Warehousing and distribution for all aftermarket gasket products will be moved to the
Sealing Systems distribution facility in Skokie, Illinois. The McCord gasket line
warehouse will be closed.
Seven as-yet-undisclosed major initiatives involving the aftermarket operations in both
North America and South America (a customer bankruptcy and weakness in
those Aftermarket operations contributed to Federal-Mogul's 1999 earnings problems).

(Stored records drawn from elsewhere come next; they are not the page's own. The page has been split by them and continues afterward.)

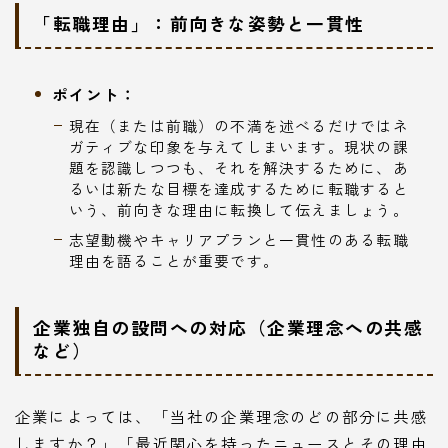
「転職理由」：前向きな姿勢と一貫性
ポイント：
現在（または前職）の不満を述べるだけではネ
ガティブな印象を与えてしまいます。現状の課
題を認識しつつも、それを解決するために、あ
るいは新たな目標を達成するために転職すると
いう、前向きな理由に転換して伝えましょう。
志望動機やキャリアプランと一貫性のある転職
理由を語ることが重要です。
企業独自の設問への対応（企業理念への共感
など）
企業によっては、「当社の企業理念のどの部分に共感
しますか？」「最近関心を持ったニュースとその理由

Nineteen as-yet-undisclosed major initiatives involving manufacturing operations in
North America and South America.
Eighteen as-yet-undisclosed consolidations of manufacturing and distribution operations
in Europe and Asia.
Finally, Federal-Mogul's 1999 Annual Report (released today) adds, "It is
possible the company may identify additional areas of potential improvements requiring
further restructuring plans."
Restructuring Effects on Earnings
F-M noted that the majority of expenditures related to the restructuring will occur
this year.
Projected EBIT (pro forma) Effects:
Fiscal Year 2000: $14 million
Fiscal Year 2001: $38 million
Fiscal Year 2002: $54 million
F-M claims that the Internal Rate of Return (IRR) from the actions is approximately 30%,
well above the company's cost of capital.
Earnings Restatement
In the third quarter of 1999, F-M decided to sell the lighting, wiper blade and fuel
systems businesses. Taking an aggressive accounting position, F-M stopped including
pretax depreciation or amortization for those businesses.
This gave the 1999 operating results a pretax boost of $5.2 million. At the time, some
analysts strongly objected to the move as over-aggressive bookkeeping.
However, the businesses failed to attract any qualified buyers at F-M's asking
price and F-M has now been forced to roll their expenses back in.
After the $0.04 restatement, F-M's final 4Q1999 operating number is
$0.86 per share, $4.04 for the full Fiscal Year 1999.
First Call/Thompson Financial's estimate for 4Q1999 had been $1.00 per share.
Including other charges, 4Q1999 EPS was $0.79 per share.
Dick Snell, Federal-Mogul's Chairman and CEO, said, "We are working to reduce our
invested capital base to improve economic value. I am pleased with the aggressive
actions identified by our team."
Note on Operating Results Due To Aftermarket vs. OEM Sales Mix
During today's conference call, F-M noted that the dynamics of the projected sales mix
for 2000 had a large impact on the restructuring decisions.
The projected mix of OEM to aftermarket sales for 1Q2000 was 50% / 50%. However, that
mix has turned out to be 54% OEM vs. 46% aftermarket. Since aftermarket sales carry
margins roughly double those of OEM sales, the impact on the bottom line is
substantial.
In light of a strong projected OEM build rate and softening aftermarket sales, F-M
expects that the aftermarket percentage will drop even further for 2000.
F-M's aftermarket sales were weak in January, primarily due to discount incentives
which were put on long inventory during December. The company said it believes customers simply shifted their buying
patterns to take advantage of the additional discounts; no dating or terms were offered.
It also said the entire aftermarket suffered a weak February, but March sales so far are strong.